Around a million French tech workers will be barred from checking work e-mails after 6pm under a new agreement.
The change isn’t a law as such, but rather a deal between trade unions and employer federations. It’s an amendment to a 1999 deal imposing a maximum 35-hour work week and is binding on both sides.
The new rule has been added because workers felt being expected to respond to e-mails outside normal working hours was undermining the 35-hour policy and the principle that workers should be allowed an adequate break between each working day. One survey cited by The Australian found 39 percent of workers and 77 percent of managers currently access work e-mails outside of ordinary working hours.
The agreement covers both the tech and consulting industries, with the local equivalents of Facebook and Google included. Under the deal, both sides must change their behavior. Employees must switch off any work phones at 6pm and must not log in to any work accounts. Meanwhile bosses must not pressure employees to read or reply to messages outside of working hours.

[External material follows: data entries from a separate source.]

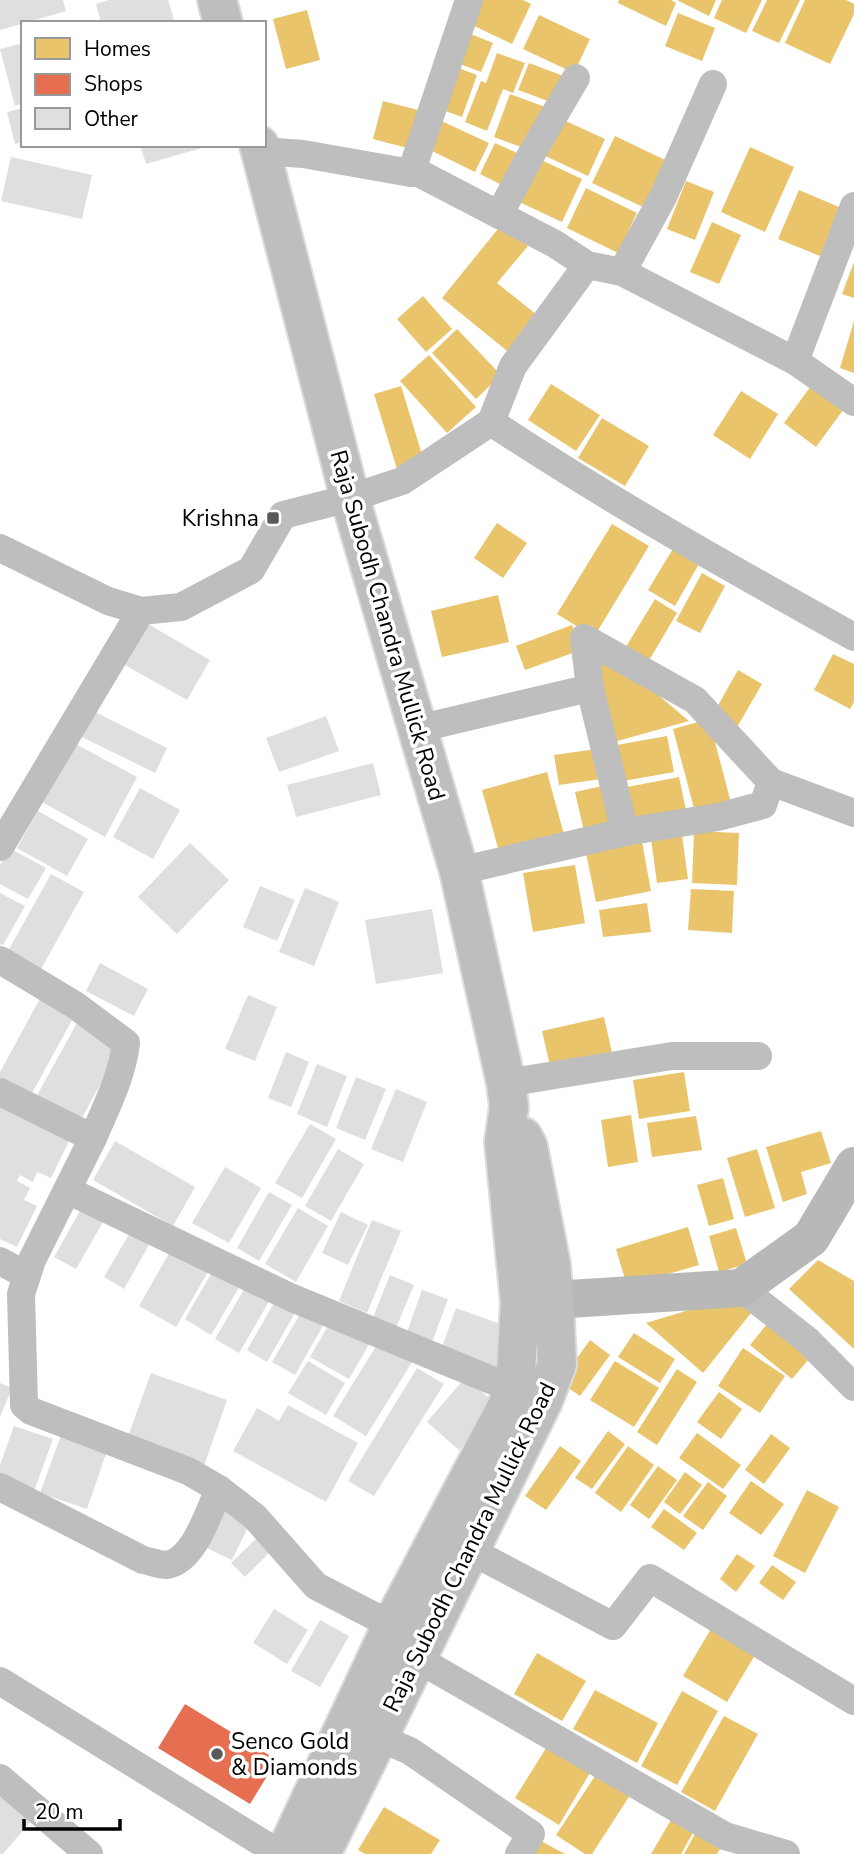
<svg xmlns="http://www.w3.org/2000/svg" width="854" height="1854" font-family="'Nunito Sans',sans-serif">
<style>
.homes{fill:#e9c46a}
.shops{fill:#e76f51}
.building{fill:#dfdfdf}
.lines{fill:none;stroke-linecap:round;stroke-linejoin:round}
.primary-casing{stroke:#dbdbdb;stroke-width:42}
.street{stroke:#bebebe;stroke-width:28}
.secondary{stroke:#b8b8b8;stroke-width:38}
.primary{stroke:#bebebe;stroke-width:38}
.poi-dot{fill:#595959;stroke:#fff;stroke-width:2.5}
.labels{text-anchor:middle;stroke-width:7;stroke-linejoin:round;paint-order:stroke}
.poi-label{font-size:23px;fill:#000;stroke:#fff;text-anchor:end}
.street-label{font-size:23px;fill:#000;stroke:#fff}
</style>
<rect width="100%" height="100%" fill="#fff"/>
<g class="homes">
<polygon points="479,0 523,0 531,4 512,44 468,23"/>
<polygon points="619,0 671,0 676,3 666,26 618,3"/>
<polygon points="677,0 716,0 709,16"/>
<polygon points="722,0 762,0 746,33 714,18"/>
<polygon points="767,0 800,0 779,43 752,31"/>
<polygon points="805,0 846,0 854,4 854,14 830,64 785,43"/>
<polygon points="307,10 320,60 286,69 273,19"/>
<polygon points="678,13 715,28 702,61 665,46"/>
<polygon points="539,15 590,39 574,73 523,49"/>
<polygon points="463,31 493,43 481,72 452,61"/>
<polygon points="497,53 525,63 513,93 503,89 487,131 465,122 481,81 486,83"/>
<polygon points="529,63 566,77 556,104 518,90"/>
<polygon points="453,66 477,75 462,117 437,108"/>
<polygon points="510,94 548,108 532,151 494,137"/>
<polygon points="383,101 426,112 415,150 373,139"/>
<polygon points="557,117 605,139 588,176 539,153"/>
<polygon points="435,118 489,143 475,172 422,146"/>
<polygon points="615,136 665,160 643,207 592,183"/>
<polygon points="495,143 517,153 502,185 480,174"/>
<polygon points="750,147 794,167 765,232 721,212"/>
<polygon points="533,156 582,179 562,222 513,199"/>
<polygon points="686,181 714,192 695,240 667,229"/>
<polygon points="586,188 637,213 618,253 567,228"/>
<polygon points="799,190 846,210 825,258 778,239"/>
<polygon points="712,222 741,235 719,284 690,272"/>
<polygon points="502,224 528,246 497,283 542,319 512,355 442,298"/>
<polygon points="854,262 854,298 842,294"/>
<polygon points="423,296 452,329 426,352 397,319"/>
<polygon points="854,321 854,373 840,368"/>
<polygon points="457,329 501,375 476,399 432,353"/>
<polygon points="429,355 476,407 447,433 400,381"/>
<polygon points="816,379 849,402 816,447 784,423"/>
<polygon points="551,384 600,415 576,451 528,420"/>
<polygon points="401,386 424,461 397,469 374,394"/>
<polygon points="741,391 778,414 750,459 713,435"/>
<polygon points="602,418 649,446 625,486 578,458"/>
<polygon points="497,523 527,543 503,578 474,558"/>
<polygon points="612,524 649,546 594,637 557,614"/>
<polygon points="674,547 700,562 675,606 648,590"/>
<polygon points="702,573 725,586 700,633 676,621"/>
<polygon points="498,595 509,642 442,657 431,611"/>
<polygon points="655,599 677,613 644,669 621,655"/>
<polygon points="572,625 581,650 525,670 516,646"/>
<polygon points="833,654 854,664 854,702 850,709 814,690"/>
<polygon points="613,657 689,721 614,742 590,660"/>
<polygon points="738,670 762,684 736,729 712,716"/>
<polygon points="709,719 731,803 695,812 673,729"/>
<polygon points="667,736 674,772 618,782 611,746"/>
<polygon points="603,748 608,778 559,785 554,755"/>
<polygon points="547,772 566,842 501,859 482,790"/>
<polygon points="679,777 686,810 628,822 622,788"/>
<polygon points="607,785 618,829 585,836 575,792"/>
<polygon points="694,831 739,833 737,885 692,883"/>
<polygon points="682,835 688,879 657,883 651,839"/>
<polygon points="642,842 651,891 596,902 586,853"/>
<polygon points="575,865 585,923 533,932 523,873"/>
<polygon points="691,889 734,891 732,933 688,930"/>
<polygon points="647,903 651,932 603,937 599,910"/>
<polygon points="604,1017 613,1057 551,1070 542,1031"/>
<polygon points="684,1072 690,1111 639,1119 633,1080"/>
<polygon points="631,1115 638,1162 608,1167 601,1120"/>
<polygon points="696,1116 702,1150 652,1157 647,1123"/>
<polygon points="821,1131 831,1163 801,1172 807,1194 783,1202 766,1147"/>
<polygon points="757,1149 775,1208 745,1217 727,1158"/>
<polygon points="723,1178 734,1219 709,1226 697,1185"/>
<polygon points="688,1227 699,1265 627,1286 616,1249"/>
<polygon points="736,1228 747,1264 719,1272 709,1236"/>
<polygon points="818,1260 854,1281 854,1349 789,1289"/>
<polygon points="735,1296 755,1308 703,1373 646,1323"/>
<polygon points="772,1318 814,1353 792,1379 750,1345"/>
<polygon points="634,1333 675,1359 660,1383 618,1357"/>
<polygon points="590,1340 610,1355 580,1396 560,1382"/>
<polygon points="743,1348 785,1376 760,1413 718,1386"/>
<polygon points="615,1361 659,1388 634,1427 590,1400"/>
<polygon points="677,1369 697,1382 657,1445 637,1432"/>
<polygon points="719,1392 742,1409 721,1439 697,1422"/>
<polygon points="608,1431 625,1444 592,1489 575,1478"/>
<polygon points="697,1433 741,1465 723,1489 679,1458"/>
<polygon points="771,1434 790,1448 764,1484 745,1470"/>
<polygon points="560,1446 581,1461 546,1510 525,1496"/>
<polygon points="628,1446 654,1465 621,1512 595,1493"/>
<polygon points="658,1466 677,1480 649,1519 630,1505"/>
<polygon points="685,1472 702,1485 680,1514 664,1502"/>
<polygon points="751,1481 784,1504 761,1535 729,1513"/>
<polygon points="708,1482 727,1496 703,1530 683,1516"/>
<polygon points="807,1490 839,1507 805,1573 773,1556"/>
<polygon points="664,1509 697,1533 684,1550 651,1527"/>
<polygon points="737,1554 755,1566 736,1592 720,1579"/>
<polygon points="772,1565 796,1582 783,1600 759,1583"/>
<polygon points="711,1629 755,1655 727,1702 683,1676"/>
<polygon points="537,1653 586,1681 562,1721 514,1694"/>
<polygon points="595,1690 658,1723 637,1763 573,1729"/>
<polygon points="682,1691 718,1711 677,1785 641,1766"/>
<polygon points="724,1716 758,1734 715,1811 681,1792"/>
<polygon points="551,1740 594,1766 559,1825 515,1798"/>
<polygon points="601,1767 634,1789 592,1854 585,1854 556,1835"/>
<polygon points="384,1807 440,1840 431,1854 365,1854 358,1850"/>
<polygon points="675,1813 697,1826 681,1854 651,1854"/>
<polygon points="697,1830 723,1844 717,1854 684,1854"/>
<polygon points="541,1841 565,1854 534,1854"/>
</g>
<polygon class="shops" points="185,1704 277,1760 250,1804 158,1748"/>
<g class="building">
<polygon points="0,0 63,0 66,11 0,30"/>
<polygon points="109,0 168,0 175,23 101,23 96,4"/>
<polygon points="23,43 23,103 15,106 0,49"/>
<polygon points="23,108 23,142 15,144 7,112"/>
<polygon points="140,145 209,145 209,146 146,164"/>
<polygon points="11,157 92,175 82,219 1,201"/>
<polygon points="148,624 210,660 187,700 125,665"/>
<polygon points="95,712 167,748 155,773 82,737"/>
<polygon points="326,716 339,751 279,772 266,738"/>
<polygon points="74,743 137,777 105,837 42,802"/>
<polygon points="373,763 381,795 296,817 287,785"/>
<polygon points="140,788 180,810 153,859 113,837"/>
<polygon points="38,811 88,839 67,876 17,848"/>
<polygon points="190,843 229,880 177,934 138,897"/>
<polygon points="9,848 46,868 28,899 0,884 0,865"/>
<polygon points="51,874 84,892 41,969 8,951"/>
<polygon points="260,886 295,900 277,941 243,927"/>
<polygon points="305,888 339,902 314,966 279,952"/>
<polygon points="0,893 25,906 3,945 0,944"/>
<polygon points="432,909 443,973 376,984 365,920"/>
<polygon points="100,963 148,989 134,1016 86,991"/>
<polygon points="43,993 77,1011 31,1095 0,1079 0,1072"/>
<polygon points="248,995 277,1007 255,1061 225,1049"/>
<polygon points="78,1021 122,1045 79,1123 35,1099"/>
<polygon points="286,1052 309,1062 291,1107 268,1098"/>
<polygon points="317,1064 347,1076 327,1127 297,1114"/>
<polygon points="356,1077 386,1089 365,1140 336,1128"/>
<polygon points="396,1089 427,1102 403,1162 371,1149"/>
<polygon points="0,1097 73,1133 51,1178 37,1172 33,1182 20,1175 17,1181 30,1188 24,1200 37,1206 17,1247 0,1239"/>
<polygon points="310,1124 336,1139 302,1198 275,1183"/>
<polygon points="115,1141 195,1187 173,1226 93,1180"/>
<polygon points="338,1149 364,1164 331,1221 305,1206"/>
<polygon points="225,1167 261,1188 229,1243 192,1223"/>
<polygon points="269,1192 292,1205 259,1261 237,1248"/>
<polygon points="85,1202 107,1215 76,1269 54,1257"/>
<polygon points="298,1208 328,1226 296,1282 265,1264"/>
<polygon points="341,1212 368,1225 348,1265 322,1253"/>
<polygon points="372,1220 401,1231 367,1313 339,1301"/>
<polygon points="135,1224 154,1236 124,1289 104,1277"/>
<polygon points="175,1243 212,1265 176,1327 139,1306"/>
<polygon points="214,1269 241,1284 211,1335 185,1319"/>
<polygon points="390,1275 414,1285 395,1330 372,1320"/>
<polygon points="246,1286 270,1300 239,1353 215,1339"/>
<polygon points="422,1290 448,1299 431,1345 406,1335"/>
<polygon points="275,1301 295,1313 267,1362 247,1350"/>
<polygon points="456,1308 514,1329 497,1375 440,1353"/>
<polygon points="303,1309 325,1322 295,1375 272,1362"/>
<polygon points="332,1319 371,1341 349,1379 310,1357"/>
<polygon points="381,1338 414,1359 366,1436 333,1416"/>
<polygon points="308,1361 345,1383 326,1415 288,1393"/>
<polygon points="417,1368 444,1384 374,1496 348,1481"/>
<polygon points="151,1373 227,1400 204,1466 127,1439"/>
<polygon points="465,1378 498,1405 459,1450 427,1422"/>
<polygon points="0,1383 12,1388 0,1417"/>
<polygon points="288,1405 358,1443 326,1502 233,1451 257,1408 279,1421"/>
<polygon points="14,1426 53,1439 34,1491 0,1479 0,1465"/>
<polygon points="61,1435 107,1451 87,1509 40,1493"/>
<polygon points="219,1505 251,1521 232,1560 200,1545"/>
<polygon points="262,1533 275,1547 245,1577 231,1563"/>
<polygon points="274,1609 308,1630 287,1664 253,1643"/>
<polygon points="320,1620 349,1636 320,1687 291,1671"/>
<polygon points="5,1791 35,1816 3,1854 0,1854 0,1798"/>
</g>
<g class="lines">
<defs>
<g id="primary">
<polyline points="217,0 223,23"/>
<polyline points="259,145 350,498 459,871 506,1083 509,1107 504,1142 520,1302 515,1391 394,1621 285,1854"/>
<polyline points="321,1854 543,1401 557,1364 554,1301 551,1265 528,1147 523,1137"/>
</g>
</defs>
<use href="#primary" class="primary-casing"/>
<g class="street">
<polyline points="261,151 303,154 411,173 413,170 555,244 587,265 622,272 795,361 854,402"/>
<polyline points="411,173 469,0"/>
<polyline points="499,215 532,153 576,78"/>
<polyline points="622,272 663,197 713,84"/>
<polyline points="795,361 854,206"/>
<path d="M 491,422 C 609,500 731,569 854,637"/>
<polyline points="0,548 108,601 141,611 181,607 251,570 283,515 350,498 402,481 491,422 513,366 587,265"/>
<polyline points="417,729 590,688"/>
<polyline points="625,832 590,688 584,638 695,700 771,782 854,813"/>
<polyline points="0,847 141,611"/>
<polyline points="459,871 625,832 718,817 763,805 771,782"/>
<path d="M 0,960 L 75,1005 L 126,1043 C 122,1077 106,1107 93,1138"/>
<polyline points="506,1083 672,1056 758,1056"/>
<polyline points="0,1092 93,1138 67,1190"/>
<polyline points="0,1261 26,1275"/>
<polyline points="741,1288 807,1340 854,1387"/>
<path d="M 0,1487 L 143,1560 C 150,1561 159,1565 166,1565 C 194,1562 209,1511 219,1489"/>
<polyline points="471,1551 613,1626 650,1578 854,1701"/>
<polyline points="394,1621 374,1616 316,1586 255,1517 219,1489 188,1471 31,1411 24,1405 21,1294 32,1260 67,1190 290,1297 530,1396"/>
<polyline points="416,1658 725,1836 786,1854"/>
<polyline points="0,1681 280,1854"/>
<polyline points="378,1737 410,1751 531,1834 519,1854"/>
<polyline points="0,1778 89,1854"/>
</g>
<polyline class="secondary" points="522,1302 741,1288 811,1238 854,1166"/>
<use href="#primary" class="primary"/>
</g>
<g class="poi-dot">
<rect x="266" y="511" width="14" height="14" rx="3.5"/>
<circle cx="217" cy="1754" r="7"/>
</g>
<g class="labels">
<g class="poi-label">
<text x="259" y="526">Krishna</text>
<text x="231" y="1749" text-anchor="start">Senco Gold<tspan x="231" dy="26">&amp; Diamonds</tspan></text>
</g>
<g class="street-label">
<text transform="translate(388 625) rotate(74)" y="8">Raja Subodh Chandra Mullick Road</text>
<text transform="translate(469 1547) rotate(-64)" y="8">Raja Subodh Chandra Mullick Road</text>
</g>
</g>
<rect x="21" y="21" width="245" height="126" fill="#ffffff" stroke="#999999" stroke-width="2"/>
<rect x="35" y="38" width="35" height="21" fill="#e9c46a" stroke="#999999" stroke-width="2"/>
<text x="84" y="56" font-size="21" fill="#000000">Homes</text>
<rect x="35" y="74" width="35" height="21" fill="#e76f51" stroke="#999999" stroke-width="2"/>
<text x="84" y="91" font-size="21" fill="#000000">Shops</text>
<rect x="35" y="108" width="35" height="21" fill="#dfdfdf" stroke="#999999" stroke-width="2"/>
<text x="84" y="126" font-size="21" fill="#000000">Other</text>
<path d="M24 1819v10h96v-10" fill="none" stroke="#000000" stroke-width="3.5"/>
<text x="35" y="1819" font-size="21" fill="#000000" stroke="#ffffff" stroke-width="5" paint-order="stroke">20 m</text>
</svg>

The 6pm deadline won’t apply in every case; this is simply the way it will work with most office set-ups. The precise wording is that every worker must have at least 11 consecutive hours break between working days, and it’s during these 11 hours that they cannot access work e-mails. A worker who starts at 9am could thus still have to respond to e-mail until 10pm at night, though this would count as working time towards their weekly 35-hour limit.
The agreement also refers to the rule applying only to cadres. This is a French military term that has a looser definition in the workplace but generally applies to somebody in a senior position and/or with a degree of responsibility and self-autonomy in carrying out their work.
Exactly how the rules will operate may develop over time. The deal allows for access to messages in exceptional circumstances but says the cutoff must be the norm.
It follows Volkswagen in Germany deciding it would configure its servers so that messages to employees were only delivered between half an hour before, and half an hour after, ordinary working hours.